# Task details:
Write out, exactly and in full, the records given below, but not their pictures.

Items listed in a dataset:
· · · · ·
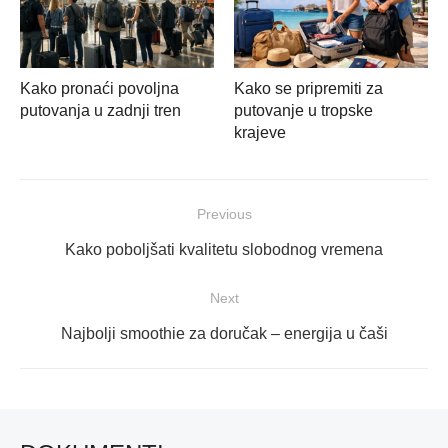
Kako pronaći povoljna
Kako se pripremiti za
putovanja u zadnji tren
putovanje u tropske
krajeve
Navigacija
Previous
objava
Previous
Kako poboljšati kvalitetu slobodnog vremena
post:
Next
Next
Najbolji smoothie za doručak – energija u čaši
post:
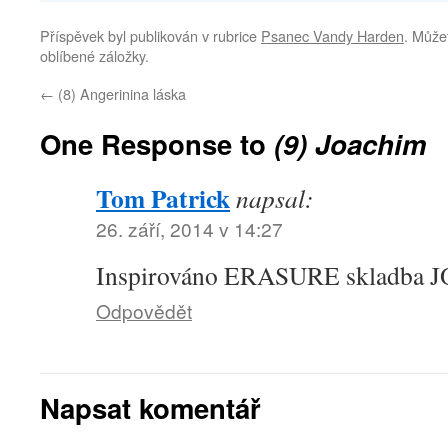
Příspěvek byl publikován v rubrice
Psanec Vandy Harden
. Můžet
oblíbené záložky.
←
(8) Angerinina láska
One Response to
(9) Joachim
Tom Patrick
napsal:
26. září, 2014 v 14:27
Inspirováno ERASURE skladba
Odpovědět
Napsat komentář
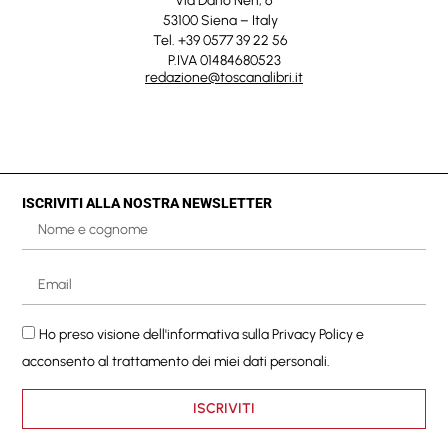
Via Dario Neri, 6
53100 Siena – Italy
Tel. +39 0577 39 22 56
P.IVA 01484680523
redazione@toscanalibri.it
ISCRIVITI ALLA NOSTRA NEWSLETTER
Ho preso visione dell'informativa sulla
Privacy Policy
e
acconsento al trattamento dei miei dati personali.
ISCRIVITI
· · · · ·
# Written answer:
Kako pronaći povoljna
Kako se pripremiti za
putovanja u zadnji tren
putovanje u tropske
krajeve
Navigacija
Previous
objava
Previous
Kako poboljšati kvalitetu slobodnog vremena
post:
Next
Next
Najbolji smoothie za doručak – energija u čaši
post:
Příspěvek byl publikován v rubrice
Psanec Vandy Harden
. Můžet
oblíbené záložky.
←
(8) Angerinina láska
One Response to
(9) Joachim
Tom Patrick
napsal:
26. září, 2014 v 14:27
Inspirováno ERASURE skladba
Odpovědět
Napsat komentář
Via Dario Neri, 6
53100 Siena – Italy
Tel. +39 0577 39 22 56
P.IVA 01484680523
redazione@toscanalibri.it
ISCRIVITI ALLA NOSTRA NEWSLETTER
Ho preso visione dell'informativa sulla
Privacy Policy
e
acconsento al trattamento dei miei dati personali.
ISCRIVITI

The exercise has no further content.